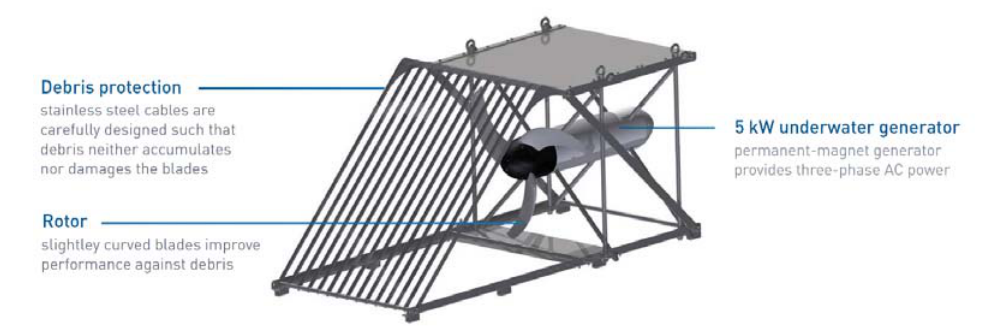
Figure 4. Kinetic turbine for deployment in canal (SHP SMART free stream turbine)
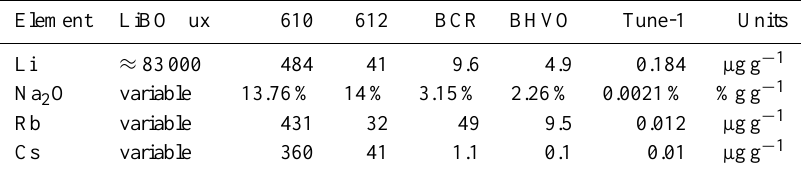
Table 1. Alkali contents of popular natural and synthetic ICPMS reference materials. Li, Rb, Cs in ppm (µgg − 1 ). Na is weight percent oxide. Values from Govindaraju (1994), Eggins et al. (1997), Norman et al. (1998), Hinton (1999), and Gao et al. (2002). LiBO flux Li content is an estimate; exact content depends on tetraborate / metaborate ratio, and rock type fluxed.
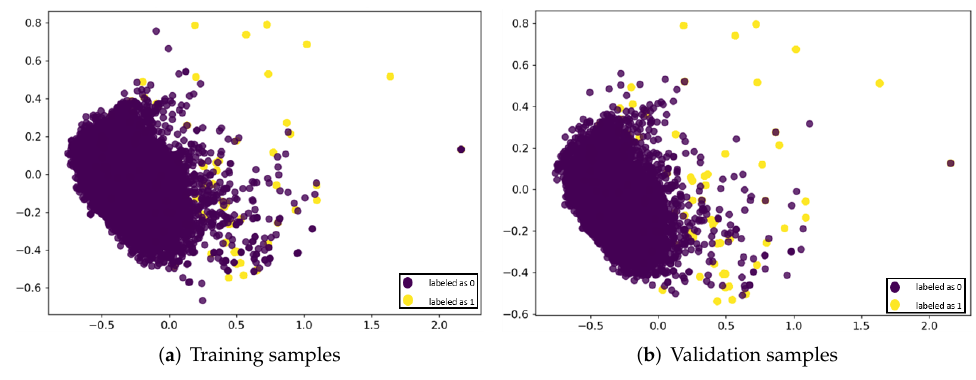
Figure 4. Similarity feature vectors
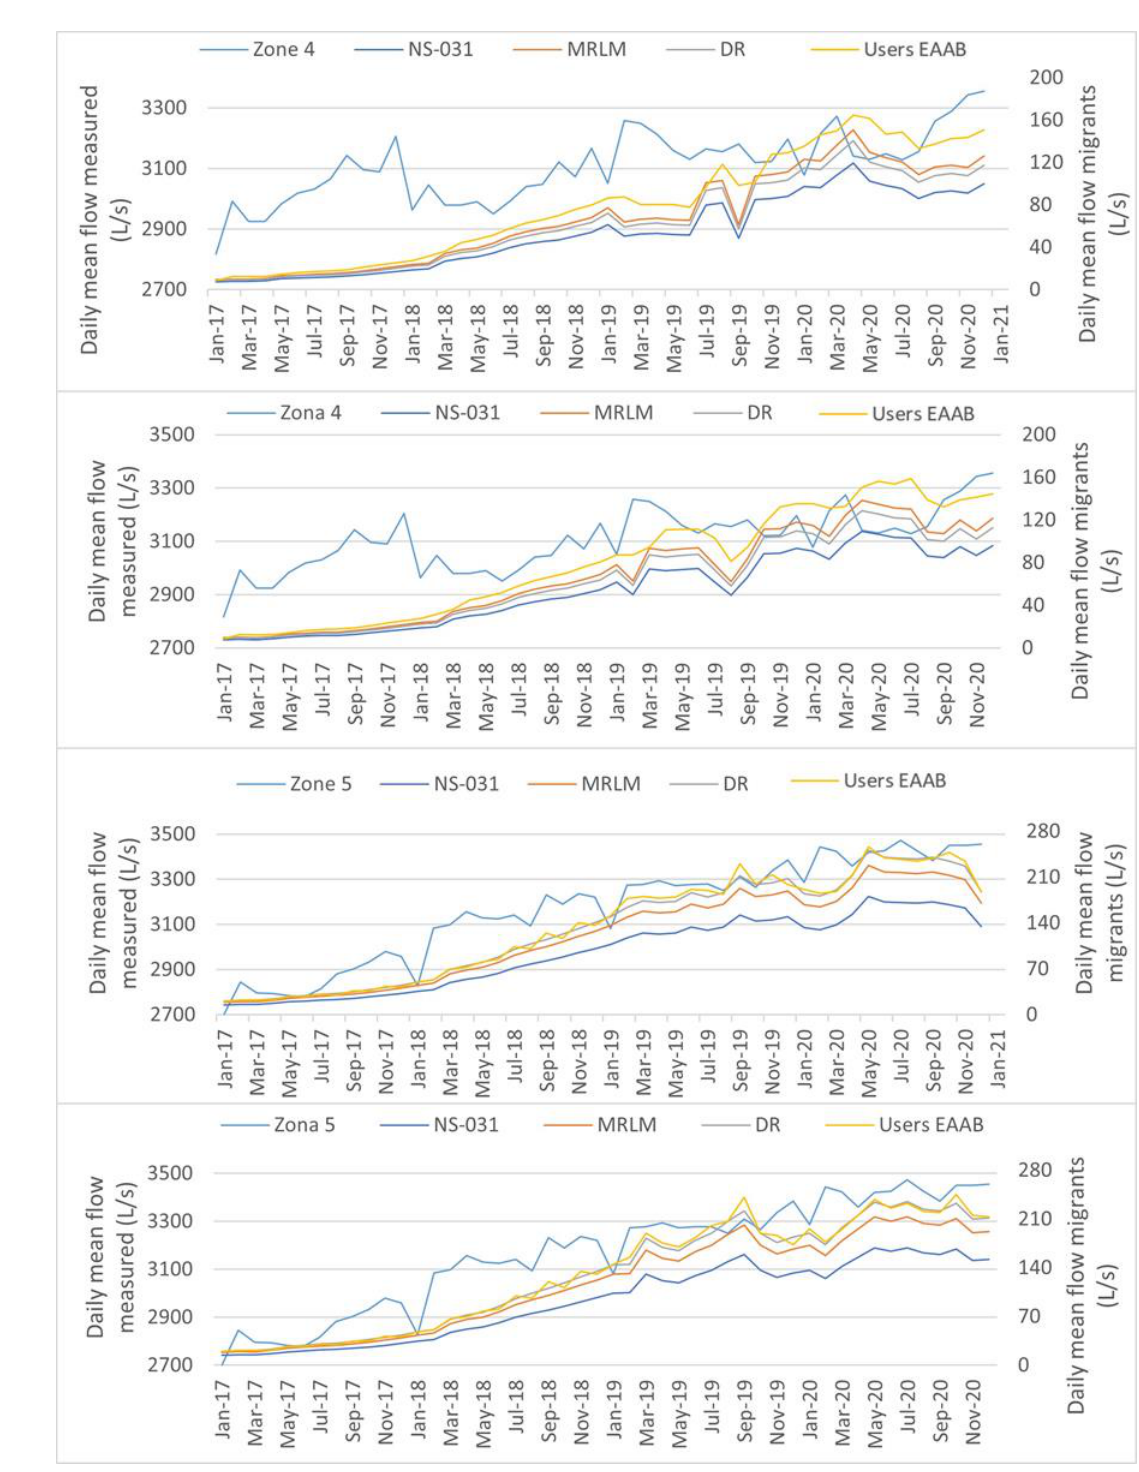
Figure 9. Monthly daily mean flow left and migrant consumption right ( a ) Zone 4 by the mathematical approach; ( b ) Zone 4 by the statistical approach; ( c ) Zone 5 by the mathematical approach; ( d ) Zone 5 by the statistical approach.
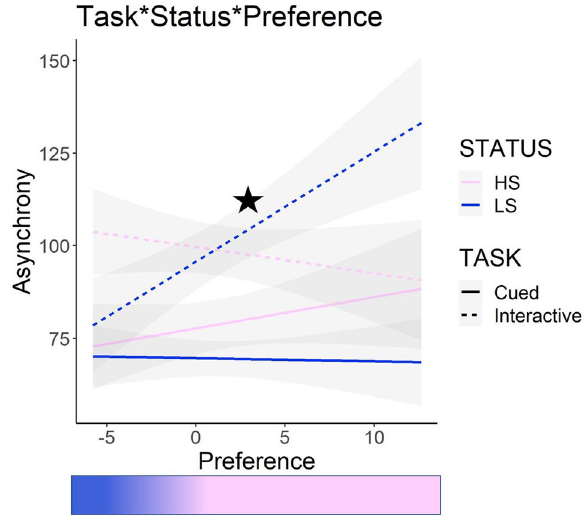
Figure 6. Grasping Asynchrony with the high- and low-status confederates during the Interactive task was modulated by participants’ implicit preference. Positive values of Preference (right side of the x axis) indicate a preference for the high-status, while negative (left side of the x axis) values indicate a preference for the low-status. Smaller values of Asynchrony indicate a better performance. A star indicates a simple slope that is significantly different from zero (i.e., the 95% confidence interval does not contain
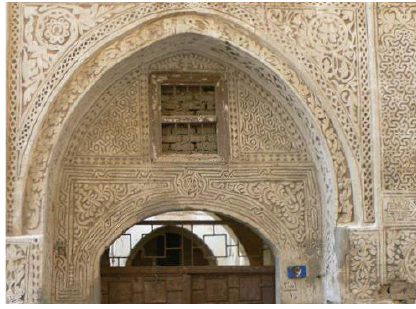
Figure 5: Decorated doorways (Source: SCTA, 2013).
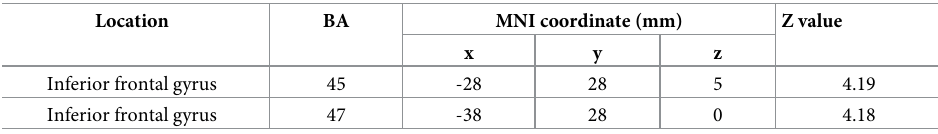
Table 1. Brain regions in which an interaction was observed between sessions and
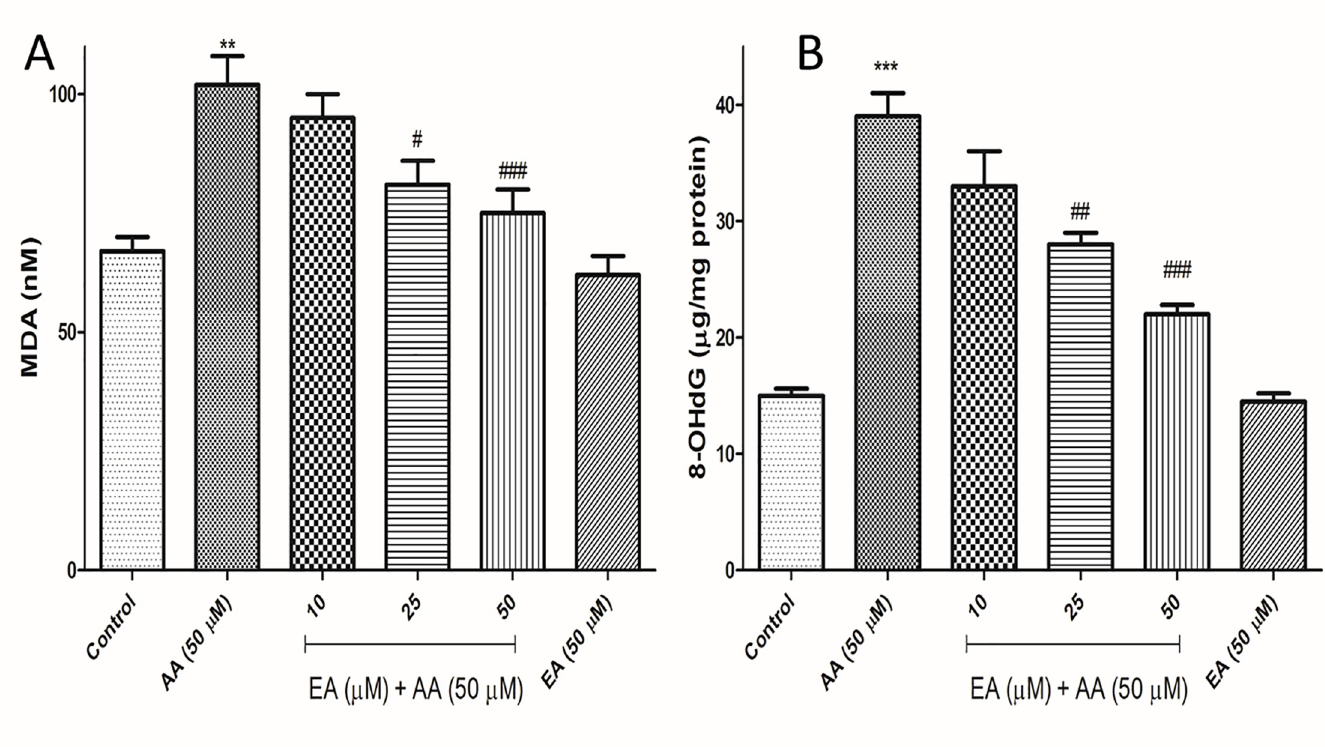
Fig 6. Addition of ellagic acid decreases AA-induced lipid peroxidation (A) and DNA oxidation (B) in human lymphocytes. (A) Representative measurements of lipid peroxidation following AA exposure (4 h) in the presence or absence of EA in human lymphocytes. Graph B presents measurements of DNA oxidation using kite following AA exposure (4 h) in the presence or absence of EA in human lymphocytes. Results are shown as mean ± SD, n = 3 technical replicates. All experiments were repeated at least three times. ��� p < 0.001: Control versus AA; #p < 0.05, ###p < 0.01, ###p < 0.001: AA + EA versus AA-treated human lymphocytes ANOVA, Tukey’s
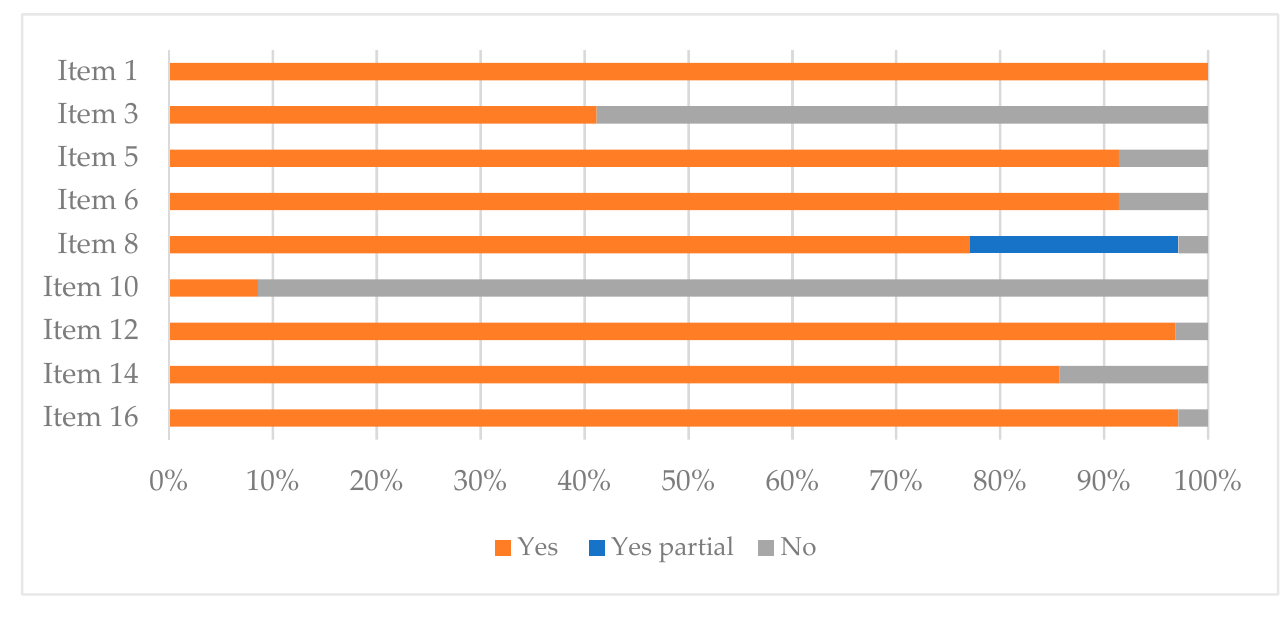
Figure 2. Accomplishment of systematic review with AMSTAR-2 items. ( A ) Critical items. ( B ) Non-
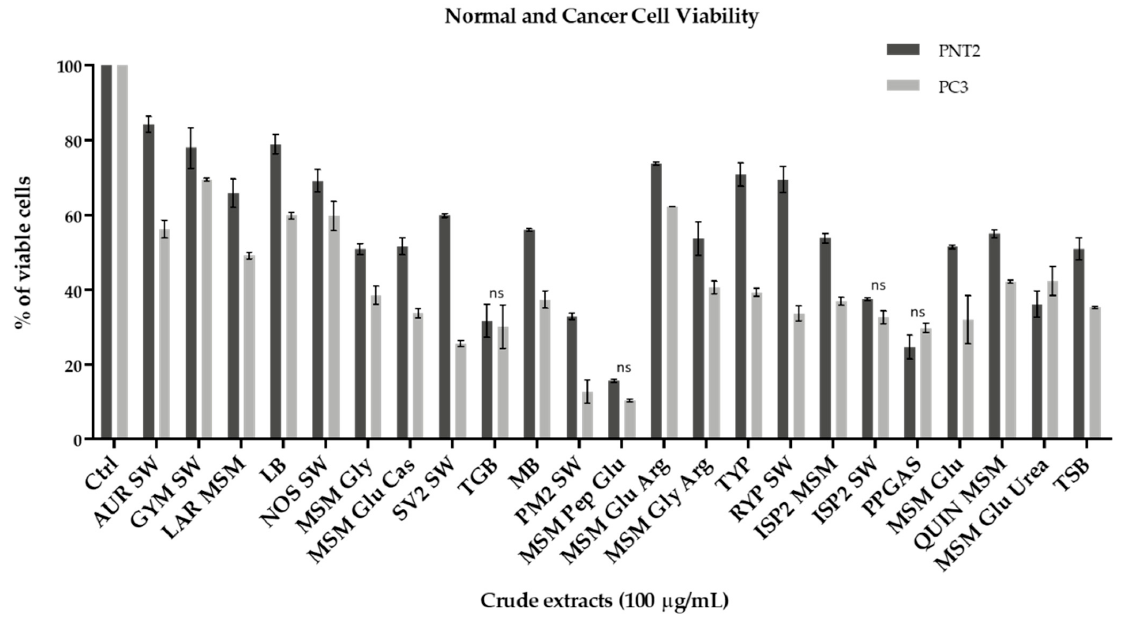
Figure 3. MTT cell viability assay on PNT2 and PC3 cell lines. Histograms represent the percentages of viable cells after 48 h of treatment with 100 µg/mL of crude extracts; assays were performed in triplicate. Cells treated with DMSO vehicle were used as control and correspond to 100% of cell viability. Statistical significances are referred to normal and cancer lines within the same group. Differences between groups were determined by analysis of variance (ANOVA) and Bonferroni test was used as post hoc test. Statistically not significant values are indicated with “ns”, otherwise p < 0.005.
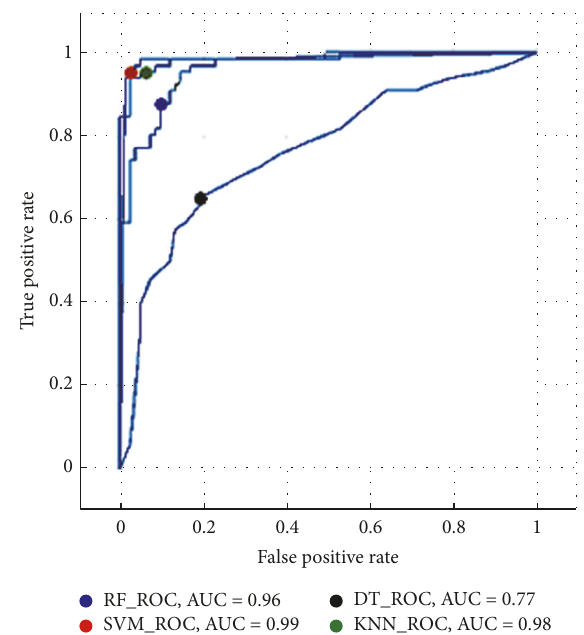
Figure 6: ROC comparison (cooling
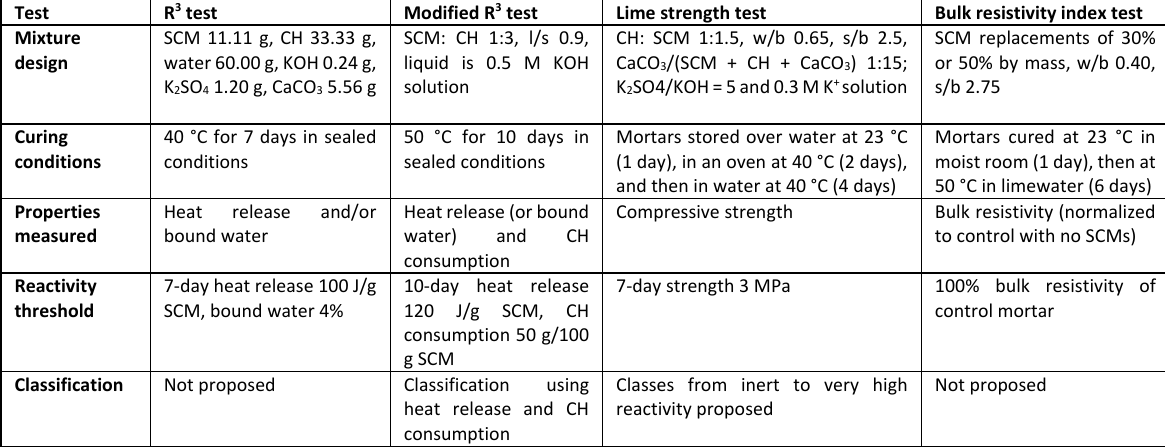
Table 1. Overview of mixture design, curing, properties measured, reactivity thresholds, and classification in different reactivity tests [8,9,14 ‐ 18]. The notations used are: l/s – liquid/solid, w/b – water/binder, and s/b – sand/binder, CH – calcium hydroxide. All ratios are by mass.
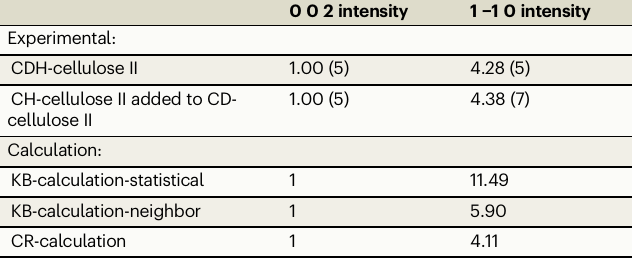
Table 1 | Relative observed and calculated intensities of peaks (0 0 2) and (1 − 1 0) from the neutron fi ber diffraction patterns of cellulose II, normalized so that (0 0 2) is the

* PROBLEM REQUIREMENTS: Line count for the word "observed": please state how many lines of the records above contain it, and nothing else.

* RESPONSE AREA: 2